Pemerintah Serius Kembangkan Bioethanol sebagai Bahan Bakar Nabati
Setelah bioethanol ditetapkan sebagai salah satu Proyek Strategis Nasional (PSN), pemerintah diharapkan mengambil langkah serius untuk mendukung pengembangannya sebagai bahan bakar nabati (BBN). Fabby Tumiwa, Direktur Eksekutif Institute for Essential Services Reform (IESR), menekankan pentingnya intervensi pemerintah di sektor pengadaan bahan baku. Menurutnya, tanpa dukungan aktif dari pemerintah, pengembangan bioethanol akan menghadapi berbagai hambatan.

Fabby menjelaskan, salah satu tantangan utama adalah kurangnya tanaman sumber bahan baku bioethanol di Indonesia.
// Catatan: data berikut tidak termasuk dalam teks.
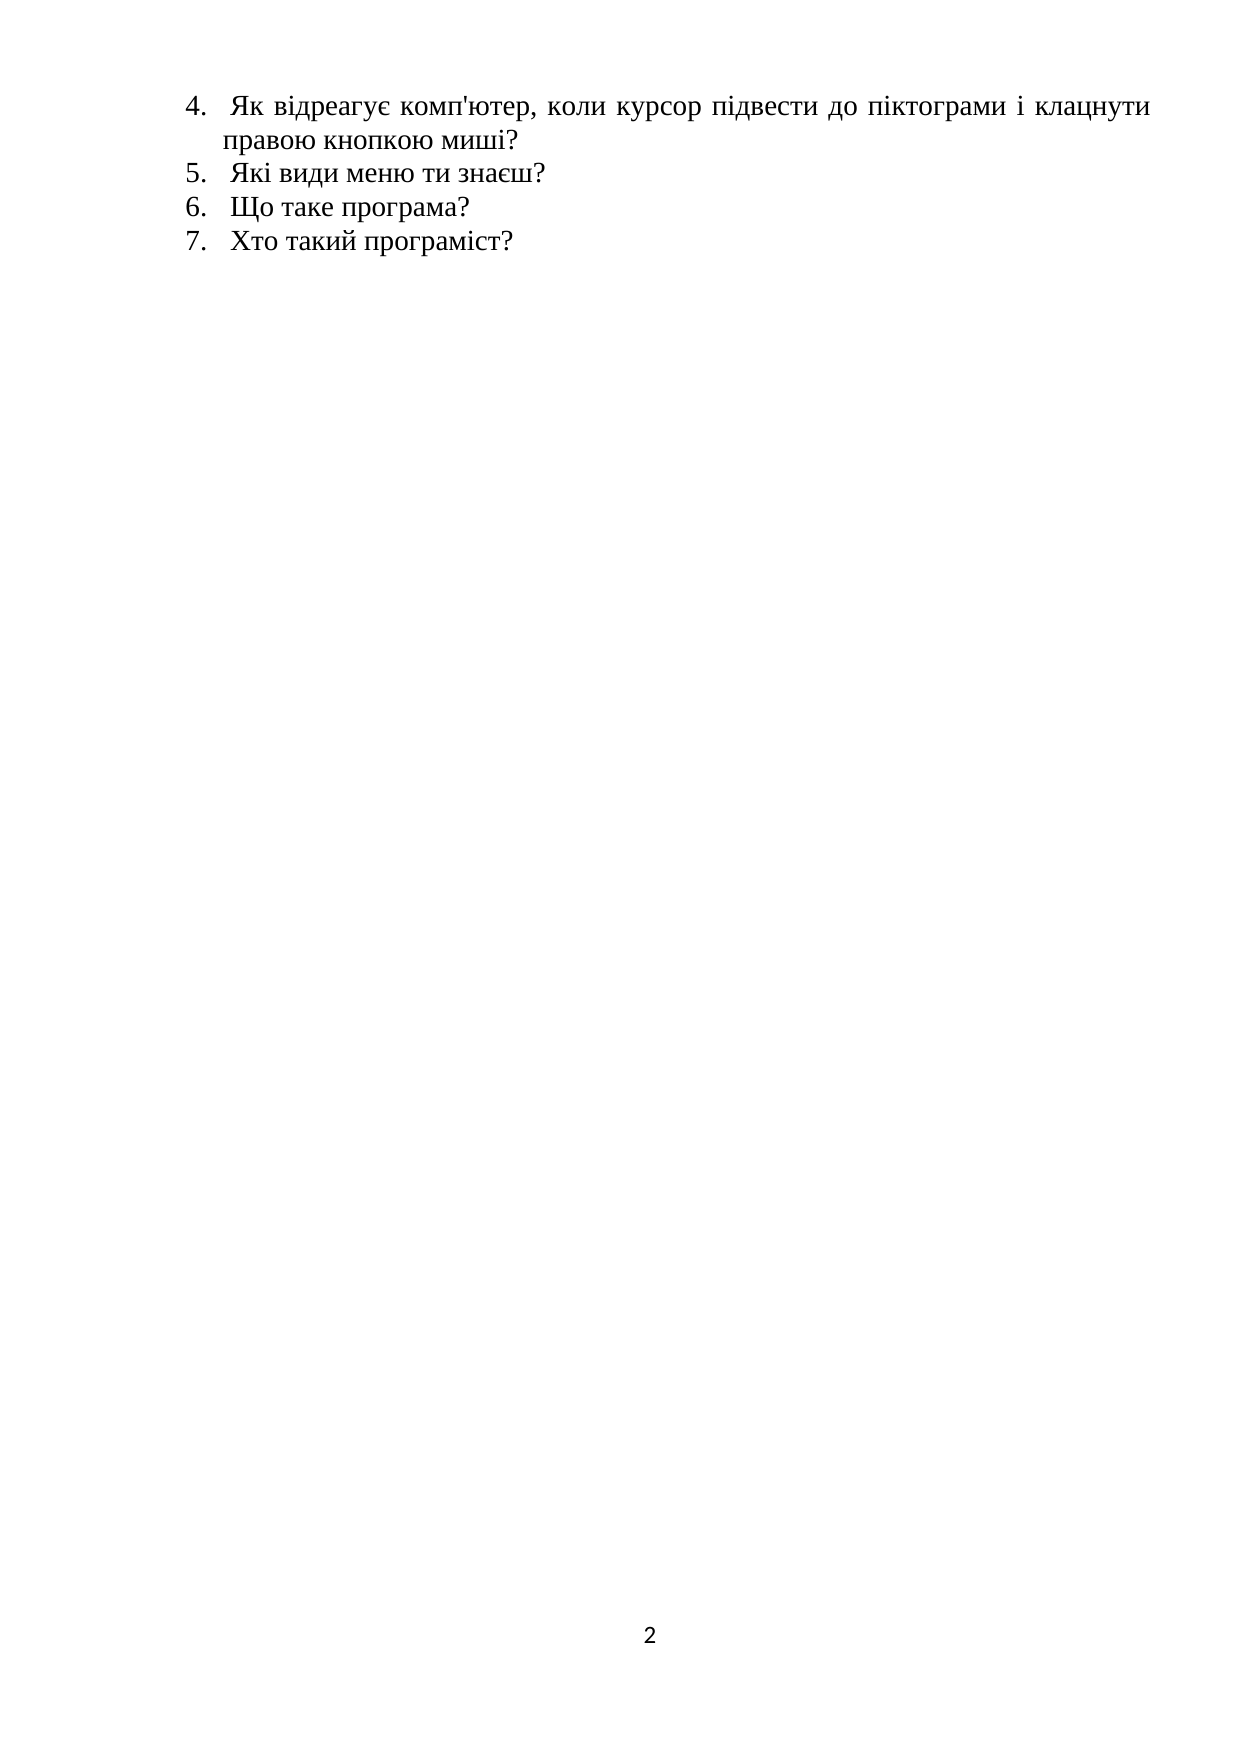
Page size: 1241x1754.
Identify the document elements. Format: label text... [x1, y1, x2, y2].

list ​ Як відреагує комп'ютер, коли курсор підвести до піктограми і клацнути правою кнопкою миші? [185, 88, 1152, 156]
list ​ Які види меню ти знаєш? [185, 156, 1152, 189]
list ​ Хто такий програміст? [185, 223, 1152, 256]
list Що таке програма? [185, 189, 1152, 223]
Dibandingkan dengan kelapa sawit yang mendukung pengembangan biodiesel, tanaman seperti tebu, jagung, sorgum, dan singkong
sebagai bahan baku bioethanol masih sangat terbatas.
Kondisi ini mempersulit ketersediaan feedstock, terutama karena Indonesia saat ini masih mengimpor gula dan molase, yang juga digunakan sebagai bahan baku ethanol. Tanpa upaya serius untuk meningkatkan produksi tanaman ini, bioethanol sulit bersaing dengan biodiesel dalam hal kecepatan dan kemudahan pengembangan.
Tantangan dan Solusi untuk Pengembangan Bioethanol
Fabby juga menyoroti bahwa produksi ethanol dengan standar fuel-grade (99 persen) tidak mudah dicapai tanpa intervensi pemerintah. Proses ini membutuhkan teknologi yang lebih canggih dan investasi yang tidak sedikit.
Selain itu, harga ethanol di pasar internasional yang lebih tinggi dibandingkan minyak membuatnya sulit untuk menjadi pilihan bahan bakar nabati yang kompetitif.
Tanpa subsidi atau insentif pemerintah, harga bioethanol bisa tetap berada di atas jangkauan pasar domestik.
Berbeda dengan biodiesel yang didukung oleh Badan Pengelola Dana Perkebunan Kelapa Sawit (BPDPKS), pengembangan bioethanol tidak memiliki badan serupa. BPDPKS memungkinkan subsidi untuk biodiesel jika harga FAME terlalu tinggi, namun bioethanol tidak memiliki mekanisme pendukung seperti ini.
Oleh karena itu, pemerintah harus bersiap mengalokasikan anggaran dari APBN untuk memberikan subsidi yang diperlukan agar bioethanol tetap terjangkau dan menarik bagi pasar.
Marwan Batubara, Direktur Eksekutif Indonesian Resources Studies (IRESS), menambahkan bahwa pemerintah perlu lebih terlibat aktif dalam mendorong pengembangan bioethanol.
Misalnya, dengan mengerahkan potensi BUMN dan dukungan finansial untuk meningkatkan produksi bahan baku dalam skala besar.
Menurut Marwan, upaya ini dapat mencakup penanaman singkong atau tebu dalam skala jutaan hektar untuk memenuhi kebutuhan produksi bioethanol yang sebanding dengan produksi minyak sawit.
Dengan menangani tantangan utama ini—ketersediaan bahan baku, standar produksi fuel-grade, dan harga—pemerintah dapat menciptakan landasan yang lebih kokoh untuk pengembangan bioethanol sebagai bahan bakar nabati.
Langkah ini tidak hanya akan membantu Indonesia mengurangi ketergantungan pada
bahan bakar fosil, tetapi juga memberikan dorongan bagi sektor pertanian dan energi terbarukan di masa depan.